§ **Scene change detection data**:
----------------

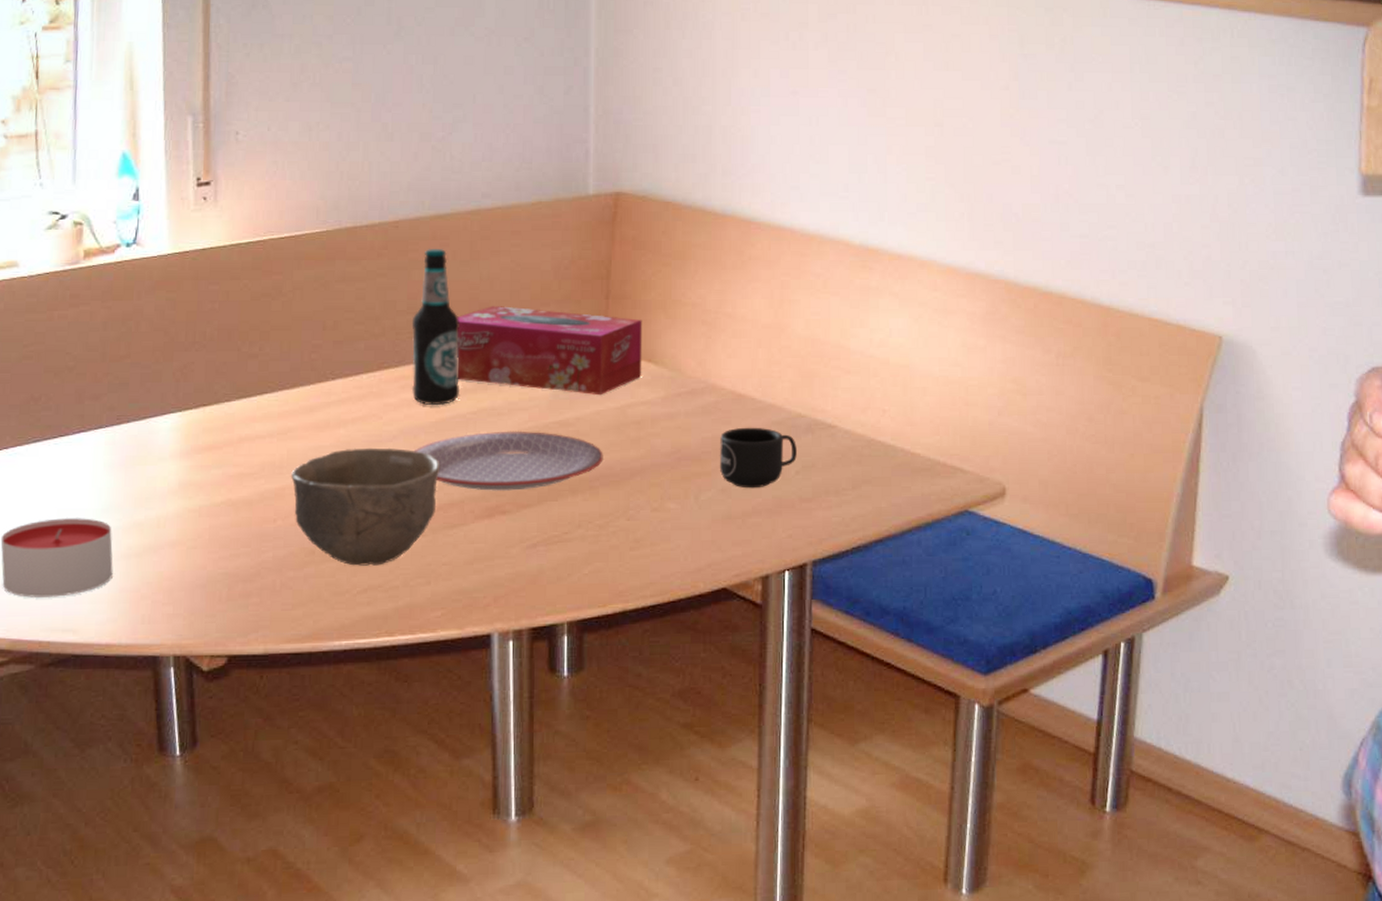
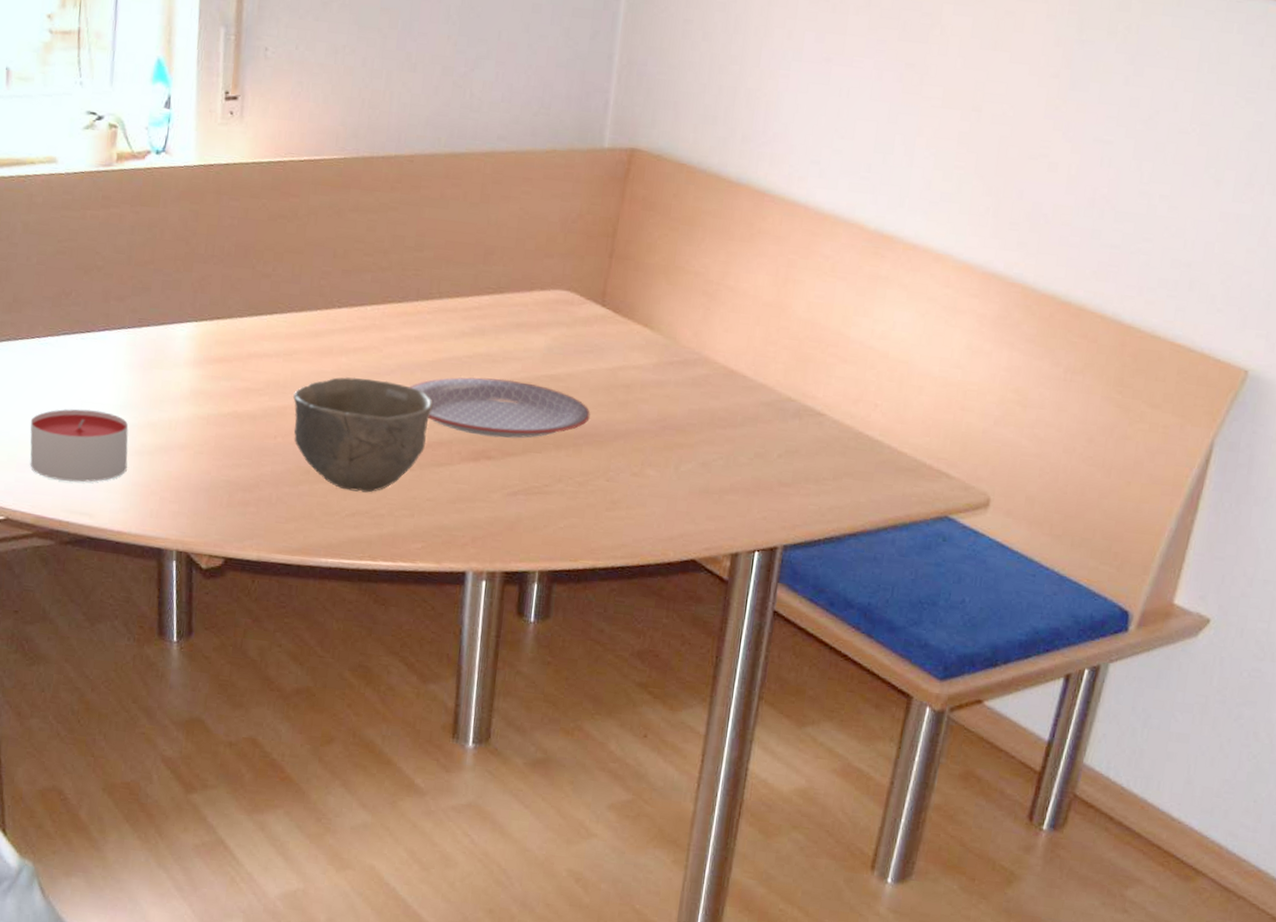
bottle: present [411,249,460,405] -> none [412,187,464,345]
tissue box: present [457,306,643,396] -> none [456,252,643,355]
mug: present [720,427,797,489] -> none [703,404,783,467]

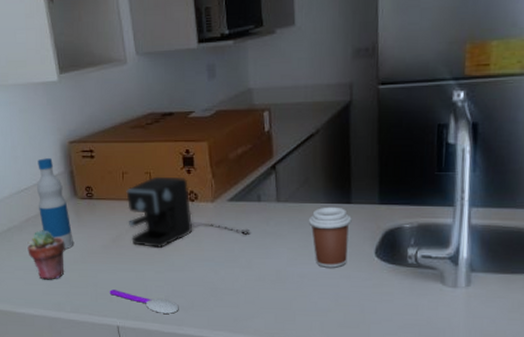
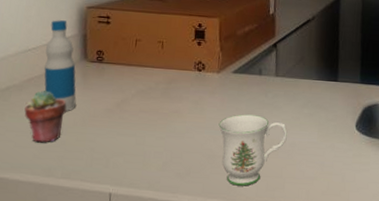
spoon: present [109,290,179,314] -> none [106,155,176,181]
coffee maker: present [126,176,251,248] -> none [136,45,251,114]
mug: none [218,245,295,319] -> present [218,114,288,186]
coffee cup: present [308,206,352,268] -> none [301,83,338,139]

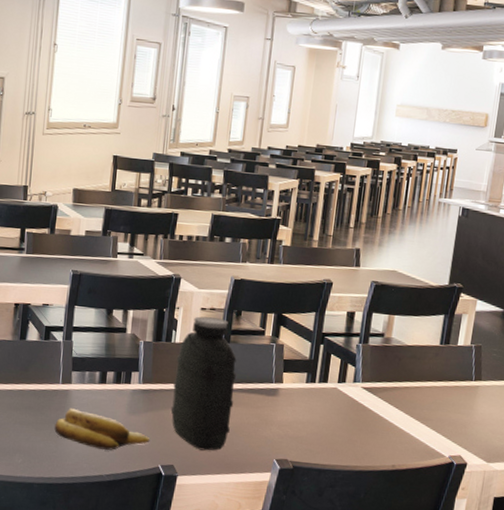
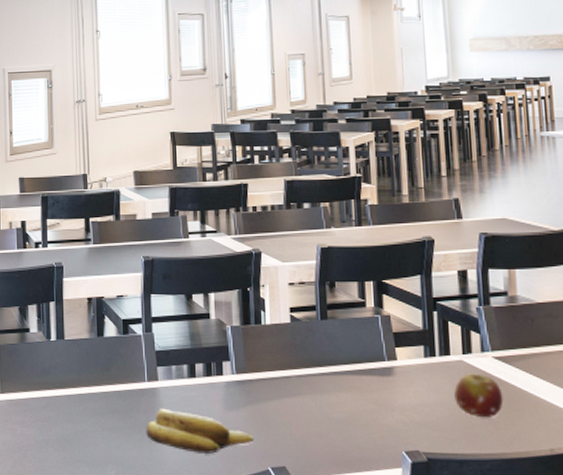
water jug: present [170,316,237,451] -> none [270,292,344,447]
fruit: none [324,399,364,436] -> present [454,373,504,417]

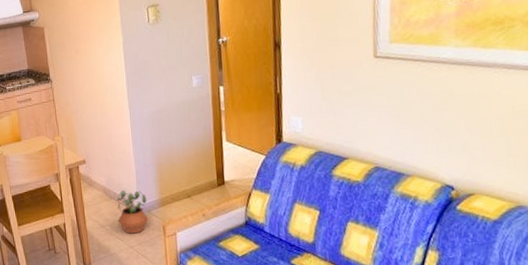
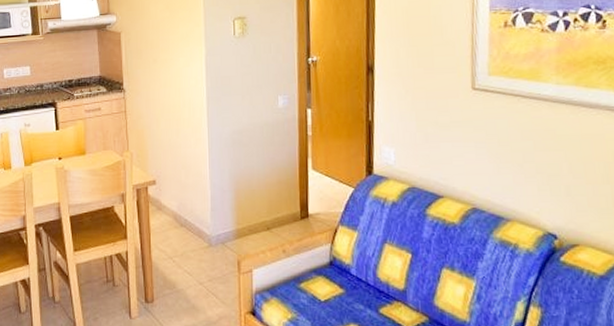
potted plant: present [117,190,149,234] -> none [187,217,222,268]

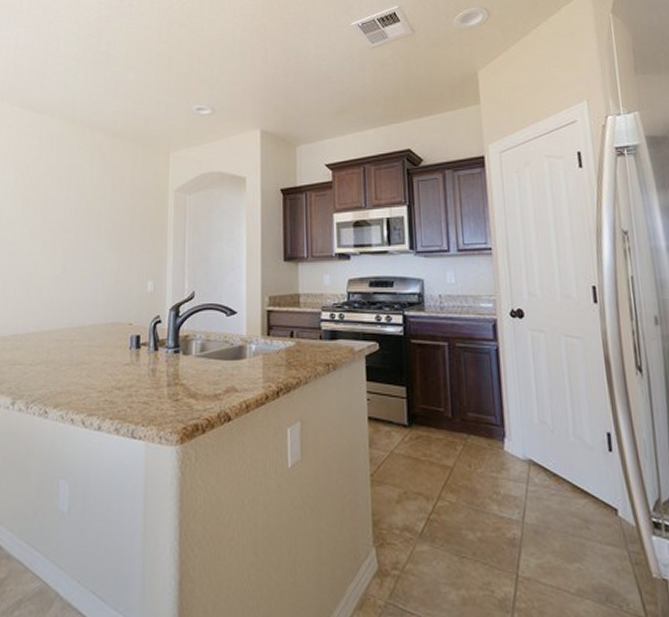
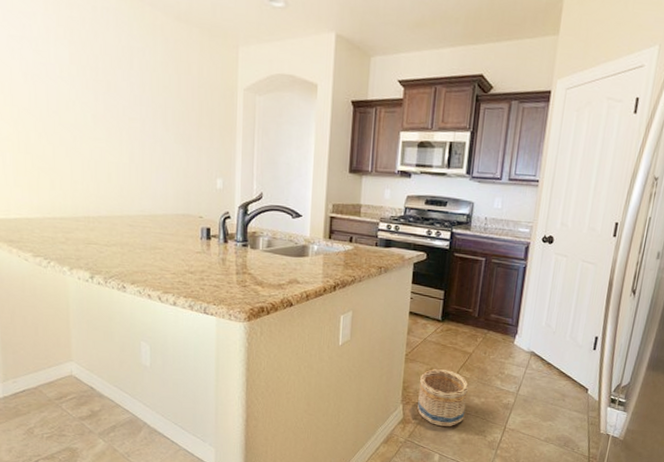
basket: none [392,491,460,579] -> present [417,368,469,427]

----------------

§ **ASSIGNMENT**: Repeat every record above exactly, except the pictures.

§ **SOLUTION TO THE EXERCISE**:
bottle: present [411,249,460,405] -> none [412,187,464,345]
tissue box: present [457,306,643,396] -> none [456,252,643,355]
mug: present [720,427,797,489] -> none [703,404,783,467]

spoon: present [109,290,179,314] -> none [106,155,176,181]
coffee maker: present [126,176,251,248] -> none [136,45,251,114]
mug: none [218,245,295,319] -> present [218,114,288,186]
coffee cup: present [308,206,352,268] -> none [301,83,338,139]

water jug: present [170,316,237,451] -> none [270,292,344,447]
fruit: none [324,399,364,436] -> present [454,373,504,417]

potted plant: present [117,190,149,234] -> none [187,217,222,268]

basket: none [392,491,460,579] -> present [417,368,469,427]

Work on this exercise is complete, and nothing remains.